The recurrent theme here is isolation;  your office isolates you from the world around, a defence mechanism to keep out the hassle and the distractions, but there is a down side.  Over the last year or so in my current role I have tried to find ways of keeping in daily contact with academics throughout BU to be a conduit for their concerns and to listen to their needs.  In truth, I am always interested in and keen to talk about research – my own if anyone will listen, but chiefly other peoples if they are prepared to tell.  So this Wednesday I am about to abandon my office for a month – an office sabbatical if you like – as an experiment into being office-less and to try to enhance my own level of engagement.  Wherever possible my meetings have been switched out of the Office of the Vice Chancellor and between times I will hang out and try to work in the coffee shops and open access spaces across both campuses.  The purpose, well to see what it is like to be office-less for a start, to fight the isolation provided by ones office and ultimately to see if it enhances my accessibility to the people I represent – the academics that make our University strong.  So when you see me about, huddled in the corner of the coffee shop, feel free to stop and talk!
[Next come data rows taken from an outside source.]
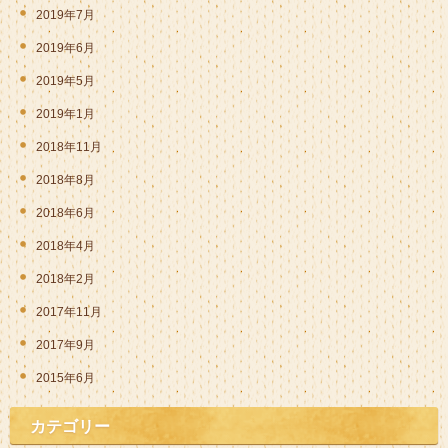
2019年7月
2019年6月
2019年5月
2019年1月
2018年11月
2018年8月
2018年6月
2018年4月
2018年2月
2017年11月
2017年9月
2015年6月
カテゴリー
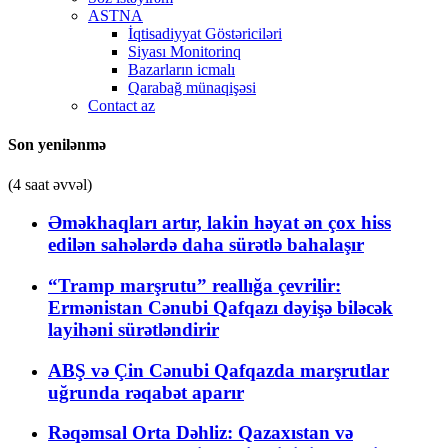
ASTNA
İqtisadiyyat Göstəriciləri
Siyası Monitorinq
Bazarların icmalı
Qarabağ münaqişəsi
Contact az
Son yenilənmə
(4 saat əvvəl)
Əməkhaqları artır, lakin həyat ən çox hiss
edilən sahələrdə daha sürətlə bahalaşır
“Tramp marşrutu” reallığa çevrilir:
Ermənistan Cənubi Qafqazı dəyişə biləcək
layihəni sürətləndirir
ABŞ və Çin Cənubi Qafqazda marşrutlar
uğrunda rəqabət aparır
Rəqəmsal Orta Dəhliz: Qazaxıstan və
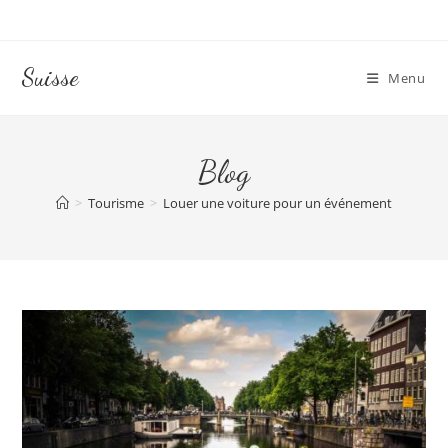
Skip
to
content
Suisse
Menu
Blog
>
Tourisme
>
Louer une voiture pour un événement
Impact factors or further thoughts on where do I publish?

I came across this brilliant paper in Proceedings of the National Academy of Sciences (PNAS) this weekend.  An elegantly written plea for research to be assessed on its quality not the impact factor of the journal in which it is published.  As the authors state ‘we must forego using impact factors as a proxy for excellence and replace them with in-depth analyses of the science produced.’  As the article outlines impact factors where developed by the Institute for Scientific Information (ISI) originally as an aid to librarians making decision about which journals to purchase.  Today it is part of the decision making process for many academics that surrounds where to publish being held as a proxy for journal prestige.  As the Eve and her colleagues point out ‘the least important paper published in a journal shares the impact factor with the most important papers in the same journal’, and therefore the impact factor of a journal may not accurately reflect the quality of all the work within it and as such is a flawed proxy.

You only have to go back a couple of years to find a fierce debate about the use of bibliometrics within REF2014, something which has been reduced in the final submission framework to a few select units of assessment where citation date will be used.  In fact the REF codes make an explicit statement that quality assessment of an output will be made on the basis of the quality of the research not any perceived journal ranking system whether it be impact factors or the ABS list (Association of Business Schools).  This is to be applauded, but can you take natural journal prejudices, based on things like the ABS list, impact factors or for that matter subject convention, out of the academics undertaking the reviews?  Having now chaired one of our mock assessment panels I am left wondering whether you can?  It will pose a serious challenge to the objectivity and veracity of the REF if one can’t.

Despite this reservation the plea made by Eve and her colleagues is to be welcomed; research should be published where it is best suited, will get read by the people who need to read it within ones discipline, where it will encourage debate and in turn drive further research.  It does not make the decision of where to publish any easier for early career academics, but I would encourage all those involved in providing advice to them, to read the impassioned plea made by Eve and her colleagues and move from default references to impact factors and ranking lists.